Зов несбывшегося. Ч. 4 Главы3-5. На оборванной нот
Глава3
Через тридцать
лет
Я помню всё!-
Ты в горе крикнул мне.
Что мог ты помнить!
Лестницу, дорогу,
Где мы с тобой
Бродили при луне,
Не взявшись за руки.
Как это "всё"
не много!
Тебя уж нет...
Я помню с той же мукой
Ту лестницу,
Ту лунную дорогу,
Тебя, не смевшего
подать мне руку...
Не знали мы,
Как это МНОГО!
/Из дневника./
Сердце не могло забыть то, неповторимое, звучавшее в душе небесной музыкой, оборванной на самой высокой ноте чувство.
Мучительно тосковало этой незавершённостью Она не переставала думать о Сергее всегда знала, где он. Изливала тоску свою в письмах, которые никогда не отправляла. Но однажды решилась и отослала коротенькое, полагая, что её появление теперь ничего не нарушит в его жизни.
Как сложилось у него? О себе почти ничего не сказала. Просто, прошло время, как-то подумалось о былом. Отослала, даже не надеясь, что её вспомнят. А ответ прилетел очень быстро.
"Так рад весточке из юности. Работаю редактором журнала, издающегося на английском языке. Занимался спортом, но люди, оставившие спорт, как правило, толстеют. Вот и я растолстел, и теперь из-за этого пошаливает сердце. Женат. Жена тоже журналистка. Очень хочу знать о тебе подробнее, если можно."
Сообщил свои телефоны, рабочий и домашний, просил звонить по любому, прислал и адрес редакции. Попросил сообщить номер её телефона. Как всё это на него похоже. Ей импонировало, что не скрыл дома их знакомство, и в душе -- оправданное ощущение чистоты.
Так возобновилась их переписка, как тридцать лет назад. Она написала, что
вышла замуж, но с первым мужем ничего хорошего не получилось, и они расстались. Вышла замуж вторично. О том, что второй муж умер, писать не стала. Пусть думает, что она замужем. Не хотелось, чтобы у него сложилось мнение, что питает какие-то
надежды и ей от него что-то нужно. Но ведь действительно ничего не нужно. Он есть, и это главное. Впитывать его мысли из писем, к которым прикасались его руки, знать, чем живёт, и всё. Его семья, его личная жизнь теперь-это только его, и проникать в это считала для себя безнравственным. К праздникам он присылал элегантные поздравительные открытки. Однажды в день Восьмого Марта раздался телефонный звонок. Почти не изменившийся, лишь с лёгкой одышкой Серёжин голос в трубке:
--Здравствуй. Ты меня узнаёшь?
--Конечно узнаю, здравствуй!
--Поздравляю тебя, Дашенька,
А потом и она позвонила по домашнему номеру. Он откровенно обрадовался, узнав голос, и разговаривал так, словно никто не мог его услышать. После этого они стали общаться чаще и в основном по телефону, он заменил им письма. Это длилось уже так долго, но в письмах, и тем более в телефонных разговорах оба избегали вспоминать прошлое. Как тридцать лет назад, ни словом не обмолвились о своих чувствах. Однако, даже теперь она не утратила гипотетическую способность чувствовать его на расстоянии. Всегда знала, когда позвонит, хотя не договаривались о звонке заранее. И наступил момент, когда она не выдержала. Захотелось хоть теперь понять всё. Попросила разрешения написать до востребования. "Нет, нет, нет!"-- категорически воспротивился он, и это ещё больше возвысило его в её глазах.

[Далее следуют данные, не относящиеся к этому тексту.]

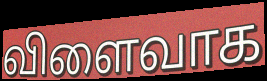
விளைவாக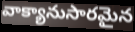
వాక్యానుసారమైన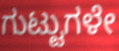
ಗುಟ್ಟುಗಳೇ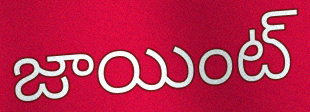
జాయింట్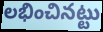
లభించినట్టుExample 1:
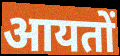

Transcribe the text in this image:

आयतों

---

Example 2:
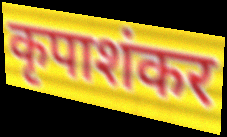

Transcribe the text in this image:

कृपाशंकर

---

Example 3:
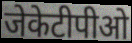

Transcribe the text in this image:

जेकेटीपीओ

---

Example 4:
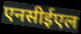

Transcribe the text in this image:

एनसीईएल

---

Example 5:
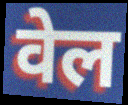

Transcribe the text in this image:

वेलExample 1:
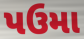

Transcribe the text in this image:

પઉમા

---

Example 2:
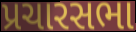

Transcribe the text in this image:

પ્રચારસભા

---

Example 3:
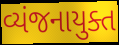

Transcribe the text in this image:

વ્યંજનાયુક્ત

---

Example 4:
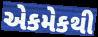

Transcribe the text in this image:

એકમેકથી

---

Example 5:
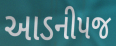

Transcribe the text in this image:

આડનીપજ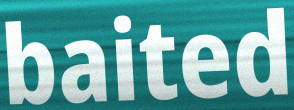
baitedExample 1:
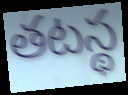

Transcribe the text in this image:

తటస్థ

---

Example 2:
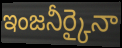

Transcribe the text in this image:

ఇంజనీర్కైనా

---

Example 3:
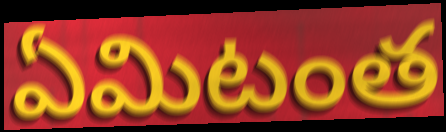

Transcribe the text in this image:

ఏమిటంత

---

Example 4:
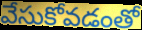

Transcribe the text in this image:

వేసుకోవడంతో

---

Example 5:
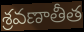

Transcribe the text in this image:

శ్రవణాతీతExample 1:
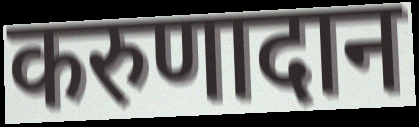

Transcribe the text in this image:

करुणादान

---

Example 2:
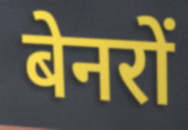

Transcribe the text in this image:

बेनरों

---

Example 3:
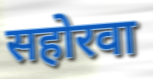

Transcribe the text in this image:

सहोरवा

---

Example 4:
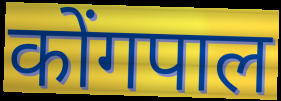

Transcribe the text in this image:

कोंगपाल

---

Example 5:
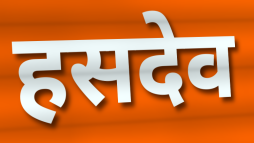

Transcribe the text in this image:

हसदेव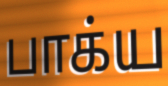
பாக்யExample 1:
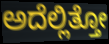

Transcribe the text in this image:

ಅದೆಲ್ಲಿತ್ತೋ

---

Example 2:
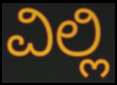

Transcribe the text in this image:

ವಿಲ್ಲಿ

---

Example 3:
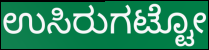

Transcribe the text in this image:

ಉಸಿರುಗಟ್ಟೋ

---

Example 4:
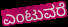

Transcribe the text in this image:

ಎಂಟುವರೆ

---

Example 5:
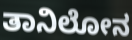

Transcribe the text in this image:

ತಾನಿಲೋನ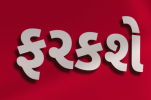
ફરકશે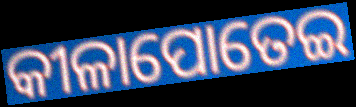
କୀଳାପୋତେଇ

Не хотел никаких закулисных отношений, хотя она тоже не собиралась их заводить. Ей только нужно было освободиться от этой недосказанности. Шло время. Они
реже и реже звонили друг другу. О встрече речь не шла. Он, полагая что она замужем, не предлагал, а она осталась верна данному себе слову--не встречаться.

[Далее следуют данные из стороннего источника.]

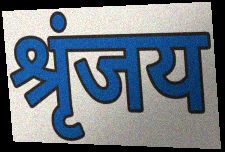
श्रृंजय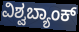
ವಿಶ್ವಬ್ಯಾಂಕ್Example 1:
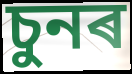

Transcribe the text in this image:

চুনৰ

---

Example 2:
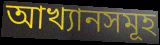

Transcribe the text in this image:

আখ্যানসমূহ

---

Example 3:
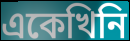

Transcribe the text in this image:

একেখিনি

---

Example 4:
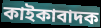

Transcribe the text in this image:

কাইকাবাদক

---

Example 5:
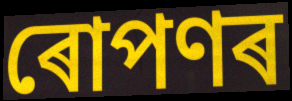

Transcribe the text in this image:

ৰোপণৰ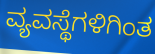
ವ್ಯವಸ್ಥೆಗಳಿಗಿಂತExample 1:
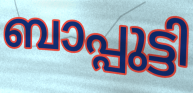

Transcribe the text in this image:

ബാപ്പുട്ടി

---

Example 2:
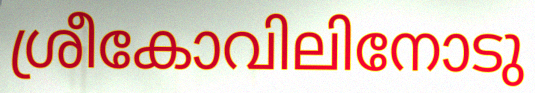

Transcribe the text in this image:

ശ്രീകോവിലിനോടു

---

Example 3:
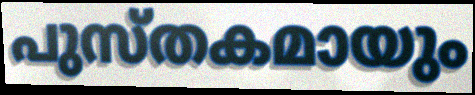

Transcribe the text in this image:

പുസ്തകമായും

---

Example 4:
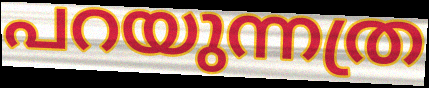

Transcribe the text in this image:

പറയുന്നത്ര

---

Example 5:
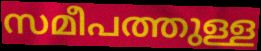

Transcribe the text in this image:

സമീപത്തുള്ളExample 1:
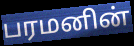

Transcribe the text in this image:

பரமனின்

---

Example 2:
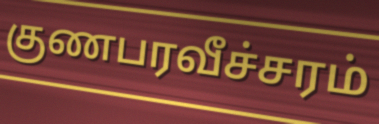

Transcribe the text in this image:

குணபரவீச்சரம்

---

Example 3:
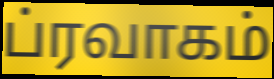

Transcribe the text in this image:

ப்ரவாகம்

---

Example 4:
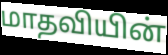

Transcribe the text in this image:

மாதவியின்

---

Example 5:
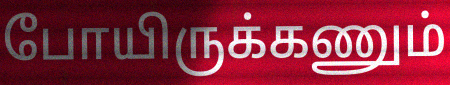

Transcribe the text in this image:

போயிருக்கணும்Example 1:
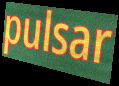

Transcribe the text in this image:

И всё же они встретились, и произошло это по его просьбе, день в день с тем днём, когда впервые увидели друг друга на университетской лестнице, но через тридцать лет.
Глава 4
Подлость
Она сидела, погрузившись в воспоминания, а час, данный ей, чтобы придти в себя, истёк. Нужно было скрыть следы слёз. Медленным шагом обогнула параллельной улицей квартал до площади и вышла к старинному особняку редакции с противоположной стороны. Наружная дверь распахнута. в вестибюле. вахтёрша, сидевшая за столом перед широкой лестницей, покрытой красной ковровой дорожкой, поинтересовалась:
-Вам кого?
-Я к Лунину Сергею Георгиевичу.
-Так это вас он ждёт! А он побежал встречать. Просил подождать его, если вы
разминётесь. Ну ничего, нашему Сергею Георгиевичу полезно пробежаться.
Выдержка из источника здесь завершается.